**Work task 1**.
In the passage below about Atom and the role of memory, list every distinct word that ends in "-ity," naming each word once.
**Work task 2**.
Continue the passage below about Atom and the role of memory, picking up after its final sentence.

Just like Robita's disposal, that Atom - not just one of the most powerful artificial intelligences and advanced robots alive but a sentient being - could be so casually disposed of, sold into virtual slavery, is another telling example of the gulf of inhumanity that exists among humans in their interactions with robot kind and the lengths that still must be traveled to achieve some semblance of equality.

The role of memory in subjective reality

Memories make us who we are. Our entire experience as human beings, our interaction with objective reality, is in the subjective reality of our minds, in the constant stream of the past, of memory that builds and constantly flows. The human perception of time, of reality itself, is subjective and memory-focused. There is no "now" but the "just-now." Experience as memory.

**Record set**.
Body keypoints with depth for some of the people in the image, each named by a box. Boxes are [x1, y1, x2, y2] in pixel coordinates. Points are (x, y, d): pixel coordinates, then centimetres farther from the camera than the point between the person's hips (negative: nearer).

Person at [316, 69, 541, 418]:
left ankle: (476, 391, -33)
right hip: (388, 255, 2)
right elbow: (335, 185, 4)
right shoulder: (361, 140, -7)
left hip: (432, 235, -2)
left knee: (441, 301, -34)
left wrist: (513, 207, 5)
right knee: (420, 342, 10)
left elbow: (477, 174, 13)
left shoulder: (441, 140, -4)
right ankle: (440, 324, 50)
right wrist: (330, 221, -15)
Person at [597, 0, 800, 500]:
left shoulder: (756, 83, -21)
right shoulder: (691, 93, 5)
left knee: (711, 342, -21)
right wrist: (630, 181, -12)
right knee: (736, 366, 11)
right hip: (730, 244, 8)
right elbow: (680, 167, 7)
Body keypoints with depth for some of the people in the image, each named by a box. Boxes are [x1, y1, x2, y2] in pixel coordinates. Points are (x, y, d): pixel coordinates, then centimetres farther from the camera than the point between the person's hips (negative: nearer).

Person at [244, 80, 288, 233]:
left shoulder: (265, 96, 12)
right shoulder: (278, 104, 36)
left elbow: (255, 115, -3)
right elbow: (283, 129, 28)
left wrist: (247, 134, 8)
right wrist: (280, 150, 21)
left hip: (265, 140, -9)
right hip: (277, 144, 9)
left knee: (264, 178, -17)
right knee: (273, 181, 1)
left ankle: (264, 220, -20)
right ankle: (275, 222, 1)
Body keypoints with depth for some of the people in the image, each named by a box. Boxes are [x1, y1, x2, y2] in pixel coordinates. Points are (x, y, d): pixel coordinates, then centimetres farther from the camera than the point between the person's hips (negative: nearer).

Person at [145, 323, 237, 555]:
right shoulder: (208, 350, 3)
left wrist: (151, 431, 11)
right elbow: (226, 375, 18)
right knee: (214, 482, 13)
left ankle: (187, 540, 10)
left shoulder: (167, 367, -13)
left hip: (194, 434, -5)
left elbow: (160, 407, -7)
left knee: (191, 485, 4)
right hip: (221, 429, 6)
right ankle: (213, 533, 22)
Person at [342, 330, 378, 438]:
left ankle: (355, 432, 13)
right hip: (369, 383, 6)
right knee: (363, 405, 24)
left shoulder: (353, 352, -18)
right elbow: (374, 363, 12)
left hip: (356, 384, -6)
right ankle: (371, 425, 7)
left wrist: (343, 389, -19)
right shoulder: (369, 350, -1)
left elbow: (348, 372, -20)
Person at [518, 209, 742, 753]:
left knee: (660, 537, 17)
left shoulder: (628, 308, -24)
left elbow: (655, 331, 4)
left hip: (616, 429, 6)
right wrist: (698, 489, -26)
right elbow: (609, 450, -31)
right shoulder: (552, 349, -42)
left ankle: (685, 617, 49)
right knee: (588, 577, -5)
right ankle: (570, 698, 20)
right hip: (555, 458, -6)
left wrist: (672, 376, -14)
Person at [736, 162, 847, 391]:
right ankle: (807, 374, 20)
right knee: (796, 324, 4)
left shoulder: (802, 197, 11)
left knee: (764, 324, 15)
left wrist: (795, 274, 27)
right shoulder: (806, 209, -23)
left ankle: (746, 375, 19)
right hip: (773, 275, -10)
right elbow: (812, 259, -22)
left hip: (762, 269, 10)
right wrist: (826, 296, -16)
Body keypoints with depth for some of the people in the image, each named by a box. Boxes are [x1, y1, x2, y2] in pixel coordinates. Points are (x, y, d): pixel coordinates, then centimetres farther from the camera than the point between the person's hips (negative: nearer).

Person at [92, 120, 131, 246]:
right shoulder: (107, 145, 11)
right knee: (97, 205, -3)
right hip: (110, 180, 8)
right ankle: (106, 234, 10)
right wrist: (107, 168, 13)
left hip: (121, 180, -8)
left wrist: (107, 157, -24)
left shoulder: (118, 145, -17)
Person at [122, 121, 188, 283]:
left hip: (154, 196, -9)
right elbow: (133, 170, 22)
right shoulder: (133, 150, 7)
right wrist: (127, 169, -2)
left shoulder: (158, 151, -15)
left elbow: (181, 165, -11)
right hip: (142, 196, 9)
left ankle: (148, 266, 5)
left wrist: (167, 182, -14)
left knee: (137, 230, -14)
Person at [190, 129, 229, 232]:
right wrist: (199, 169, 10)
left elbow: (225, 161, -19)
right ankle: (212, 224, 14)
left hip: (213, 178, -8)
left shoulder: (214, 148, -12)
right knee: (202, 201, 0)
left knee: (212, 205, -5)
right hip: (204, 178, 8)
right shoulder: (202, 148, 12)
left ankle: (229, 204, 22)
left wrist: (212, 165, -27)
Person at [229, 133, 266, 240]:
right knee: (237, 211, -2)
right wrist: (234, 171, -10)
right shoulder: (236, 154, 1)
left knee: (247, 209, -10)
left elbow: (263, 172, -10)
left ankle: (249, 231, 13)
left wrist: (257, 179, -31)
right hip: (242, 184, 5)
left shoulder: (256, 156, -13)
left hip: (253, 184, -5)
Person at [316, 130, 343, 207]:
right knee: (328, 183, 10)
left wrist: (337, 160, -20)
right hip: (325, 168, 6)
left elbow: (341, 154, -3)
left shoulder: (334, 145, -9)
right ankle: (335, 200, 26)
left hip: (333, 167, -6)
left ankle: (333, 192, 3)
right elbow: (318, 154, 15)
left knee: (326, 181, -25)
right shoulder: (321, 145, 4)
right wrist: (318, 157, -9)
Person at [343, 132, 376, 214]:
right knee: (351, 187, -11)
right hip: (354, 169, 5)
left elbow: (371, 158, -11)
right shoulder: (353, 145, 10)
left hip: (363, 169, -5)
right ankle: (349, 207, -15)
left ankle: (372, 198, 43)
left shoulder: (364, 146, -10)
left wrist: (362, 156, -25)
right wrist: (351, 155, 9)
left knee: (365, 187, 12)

**Answer section 1**.
inhumanity, equality, reality

**Answer section 2**.
Our memories and our experience of subjective reality are locked away in our brains, inseparable from our being (though Abullah with Tenma, the supreme geniuses that they both are, find a way to transcend those limitations in Abullah-bot's creation). Our locked subjective reality is unable to be shared except through literal description or artistic expression. But the robots in Pluto do not share this limitation. They can share not just their memories, but their very subjective experience of objective reality, even exceeding the bounds of death.

We see several memory chip swaps in the series, once between Gesicht and Brau. Brau (like Atom when he examines Gesicht's memory chip) is able to see Gesicht's hidden memories of what really happened in the replaced time in his memory. Gesicht sees Brau's subjective reality, one defined by abstract images of blood and numbers and warped reality and horror beyond Gesicht's ability to handle.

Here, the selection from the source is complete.